¿Tratado o tótem?
Una constitución es una especie de tótem que construye simbólicamente un grupo y proclama aquello que une a sus miembros y lo que los separa de otros. Así, establece las condiciones que deben cumplirse para formar parte de este grupo, pero también para representarlo, definir su territorio, las figuras de su soberanía y los ideales que sus miembros comparten. En definitiva, certifica su existencia. Los periodos constituyentes son por ello casi siempre momentos políticamente peligrosos, en los que los conflictos se exacerban, ya que abarcan los principios esenciales de esta construcción simbólica.

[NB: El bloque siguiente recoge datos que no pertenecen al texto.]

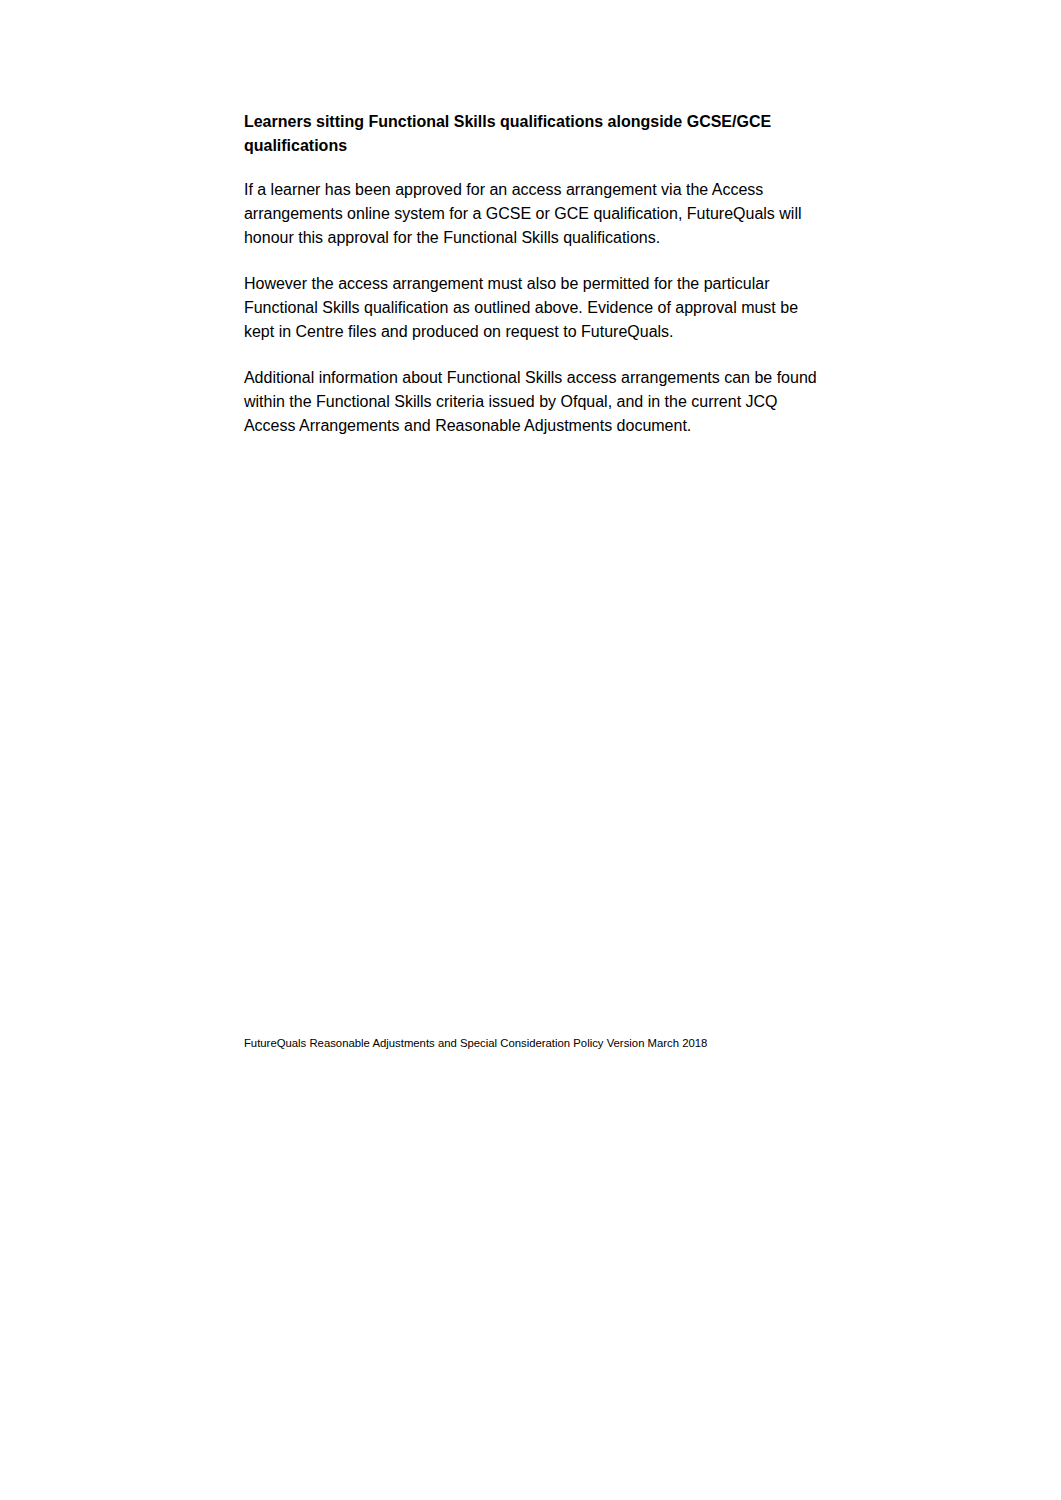Learners sitting Functional Skills qualifications alongside GCSE/GCE qualifications
If a learner has been approved for an access arrangement via the Access arrangements online system for a GCSE or GCE qualification, FutureQuals will honour this approval for the Functional Skills qualifications.
However the access arrangement must also be permitted for the particular Functional Skills qualification as outlined above. Evidence of approval must be kept in Centre files and produced on request to FutureQuals.
Additional information about Functional Skills access arrangements can be found within the Functional Skills criteria issued by Ofqual, and in the current JCQ Access Arrangements and Reasonable Adjustments document.
FutureQuals Reasonable Adjustments and Special Consideration Policy Version March 2018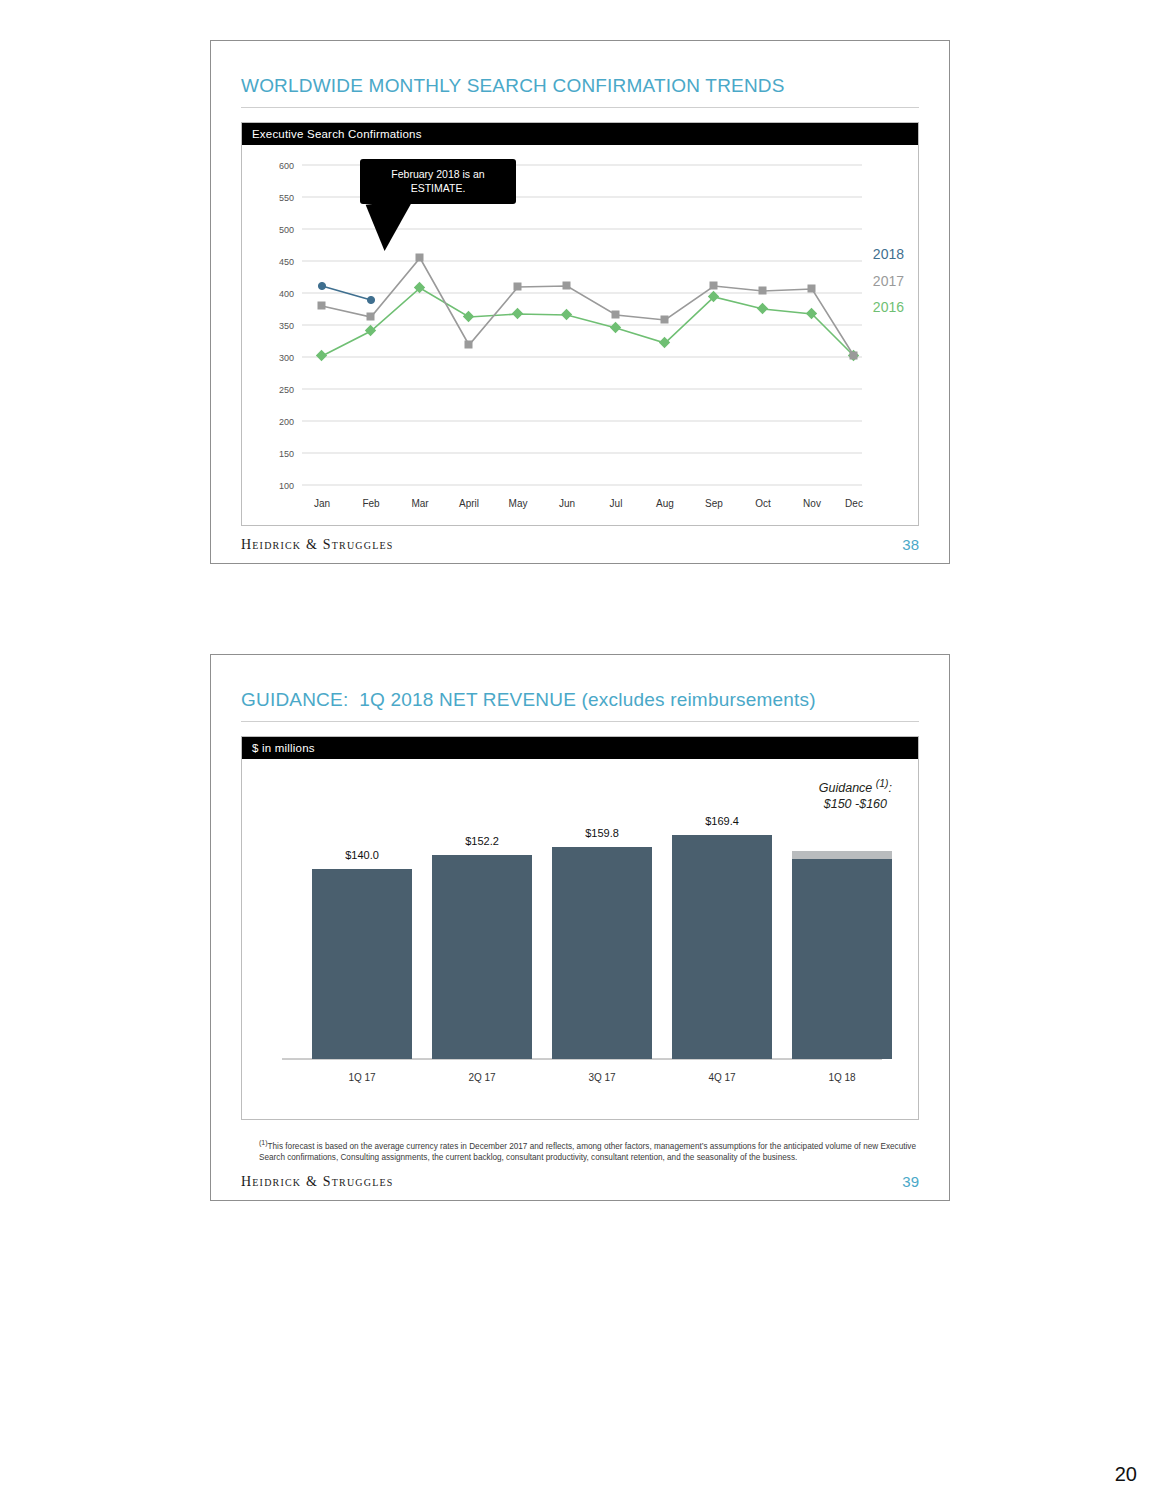WORLDWIDE MONTHLY SEARCH CONFIRMATION TRENDS
Executive Search Confirmations
2018
2017
2016
February 2018 is an ESTIMATE.
600 550 500 450 400 350 300 250 200 150 100 Jan Feb Mar April May Jun Jul Aug Sep Oct Nov Dec
Heidrick & Struggles
38
GUIDANCE: 1Q 2018 NET REVENUE (excludes reimbursements)
$ in millions
Guidance (1):
$150 -$160
$140.0 $152.2 $159.8 $169.4 1Q 17 2Q 17 3Q 17 4Q 17 1Q 18
(1)This forecast is based on the average currency rates in December 2017 and reflects, among other factors, management’s assumptions for the anticipated volume of new Executive Search confirmations, Consulting assignments, the current backlog, consultant productivity, consultant retention, and the seasonality of the business.
Heidrick & Struggles
39
20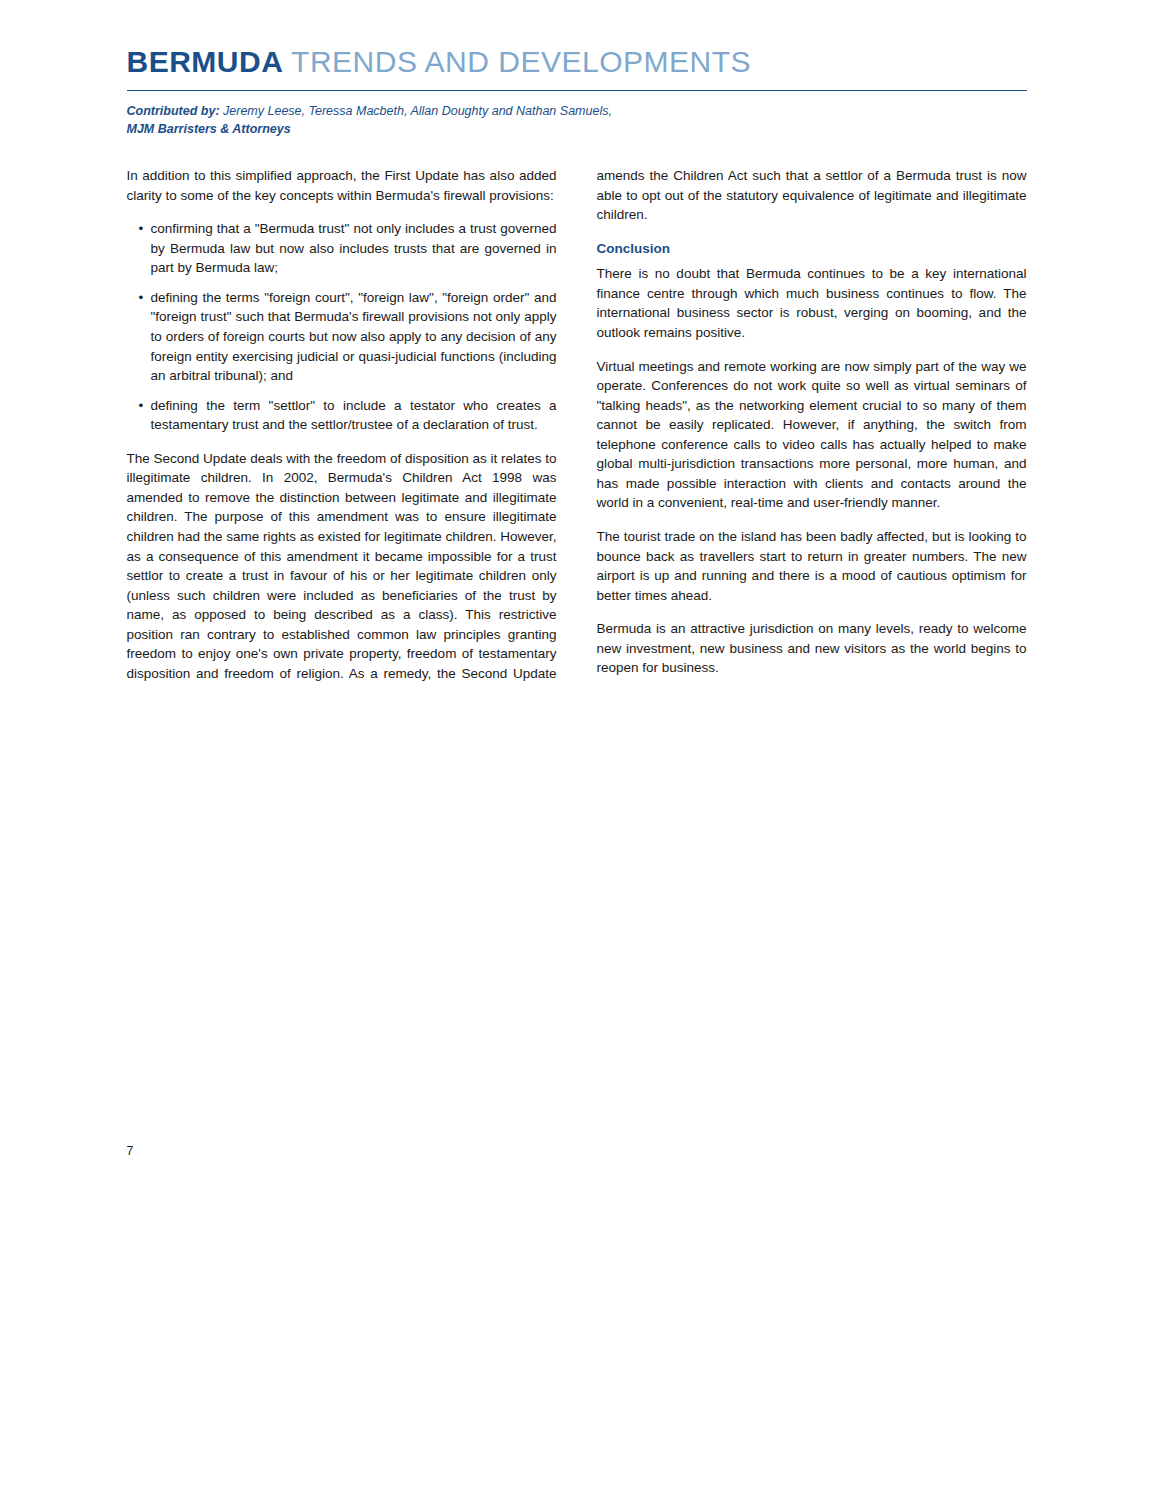BERMUDA TRENDS AND DEVELOPMENTS
Contributed by: Jeremy Leese, Teressa Macbeth, Allan Doughty and Nathan Samuels,
MJM Barristers & Attorneys
In addition to this simplified approach, the First Update has also added clarity to some of the key concepts within Bermuda's firewall provisions:
confirming that a "Bermuda trust" not only includes a trust governed by Bermuda law but now also includes trusts that are governed in part by Bermuda law;
defining the terms "foreign court", "foreign law", "foreign order" and "foreign trust" such that Bermuda's firewall provisions not only apply to orders of foreign courts but now also apply to any decision of any foreign entity exercising judicial or quasi-judicial functions (including an arbitral tribunal); and
defining the term "settlor" to include a testator who creates a testamentary trust and the settlor/trustee of a declaration of trust.
The Second Update deals with the freedom of disposition as it relates to illegitimate children. In 2002, Bermuda's Children Act 1998 was amended to remove the distinction between legitimate and illegitimate children. The purpose of this amendment was to ensure illegitimate children had the same rights as existed for legitimate children. However, as a consequence of this amendment it became impossible for a trust settlor to create a trust in favour of his or her legitimate children only (unless such children were included as beneficiaries of the trust by name, as opposed to being described as a class). This restrictive position ran contrary to established common law principles granting freedom to enjoy one's own private property, freedom of testamentary disposition and freedom of religion. As a remedy, the Second Update amends the Children Act such that a settlor of a Bermuda trust is now able to opt out of the statutory equivalence of legitimate and illegitimate children.
Conclusion
There is no doubt that Bermuda continues to be a key international finance centre through which much business continues to flow. The international business sector is robust, verging on booming, and the outlook remains positive.
Virtual meetings and remote working are now simply part of the way we operate. Conferences do not work quite so well as virtual seminars of "talking heads", as the networking element crucial to so many of them cannot be easily replicated. However, if anything, the switch from telephone conference calls to video calls has actually helped to make global multi-jurisdiction transactions more personal, more human, and has made possible interaction with clients and contacts around the world in a convenient, real-time and user-friendly manner.
The tourist trade on the island has been badly affected, but is looking to bounce back as travellers start to return in greater numbers. The new airport is up and running and there is a mood of cautious optimism for better times ahead.
Bermuda is an attractive jurisdiction on many levels, ready to welcome new investment, new business and new visitors as the world begins to reopen for business.
7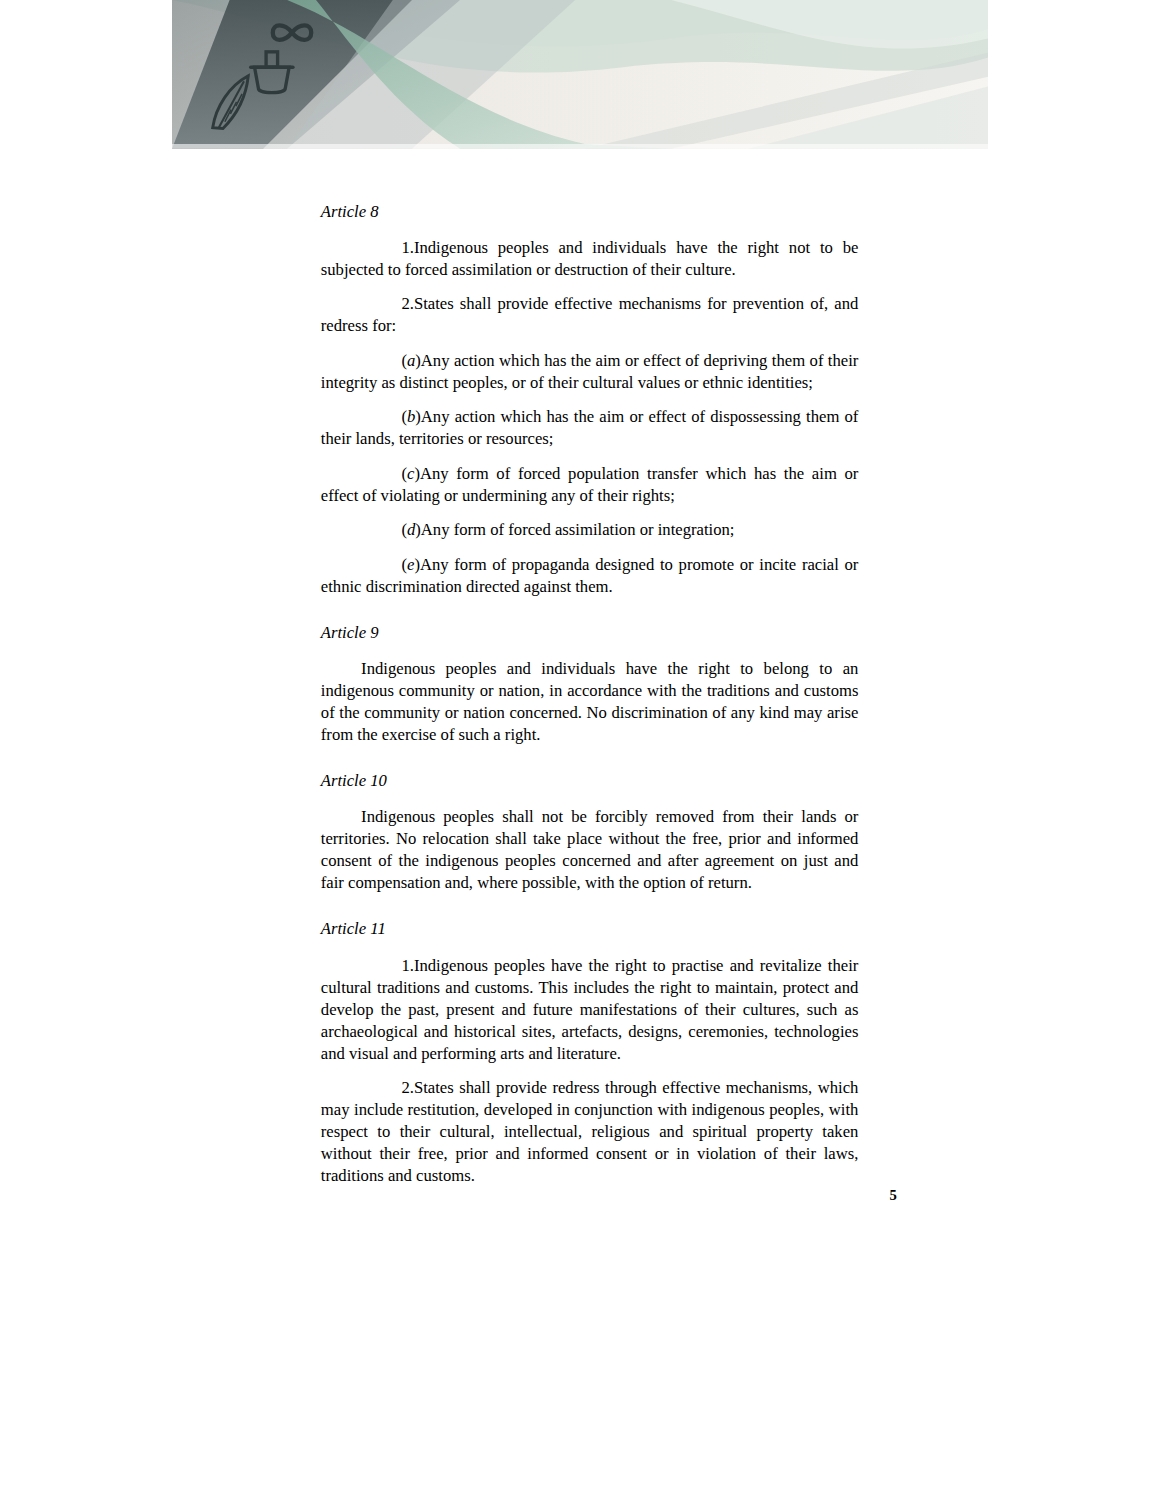Article 8
1. Indigenous peoples and individuals have the right not to be subjected to forced assimilation or destruction of their culture.
2. States shall provide effective mechanisms for prevention of, and redress for:
(a) Any action which has the aim or effect of depriving them of their integrity as distinct peoples, or of their cultural values or ethnic identities;
(b) Any action which has the aim or effect of dispossessing them of their lands, territories or resources;
(c) Any form of forced population transfer which has the aim or effect of violating or undermining any of their rights;
(d) Any form of forced assimilation or integration;
(e) Any form of propaganda designed to promote or incite racial or ethnic discrimination directed against them.
Article 9
Indigenous peoples and individuals have the right to belong to an indigenous community or nation, in accordance with the traditions and customs of the community or nation concerned. No discrimination of any kind may arise from the exercise of such a right.
Article 10
Indigenous peoples shall not be forcibly removed from their lands or territories. No relocation shall take place without the free, prior and informed consent of the indigenous peoples concerned and after agreement on just and fair compensation and, where possible, with the option of return.
Article 11
1. Indigenous peoples have the right to practise and revitalize their cultural traditions and customs. This includes the right to maintain, protect and develop the past, present and future manifestations of their cultures, such as archaeological and historical sites, artefacts, designs, ceremonies, technologies and visual and performing arts and literature.
2. States shall provide redress through effective mechanisms, which may include restitution, developed in conjunction with indigenous peoples, with respect to their cultural, intellectual, religious and spiritual property taken without their free, prior and informed consent or in violation of their laws, traditions and customs.
5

Desde este punto de vista, la idea misma de una Constitución europea resulta casi extravagante. ¿Cómo imaginar que un texto pueda, por la sola magia de su fuerza sugestiva, reunir en un grupo único y unido los ciudadanos de los diferentes Estados nación del continente europeo? ¿Cómo imaginar una Constitución europea cuando ni siquiera existe un espacio público democrático europeo unificado, cuando Europa sólo es un espacio interestatal que se apoya en espacios democráticos europeos apenas yuxtapuestos?
La idea es tanto más curiosa como que lo que llamamos Constitución europea en realidad es sólo un tratado internacional, una construcción multilateral que compromete más a los Estados que a los pueblos.
El objetivo de la Constitución europea es preservar el lugar de los Estados y proclamar la soberanía de los pueblos con un impulso democrático
El fiasco de la Conferencia Intergubernamental italiana lo ha recordado con fuerza. Este fracaso se ha achacado a los egoísmos nacionales de España y de Polonia, que defienden su peso político y su estatus de potencia media en el seno de la Unión Europea.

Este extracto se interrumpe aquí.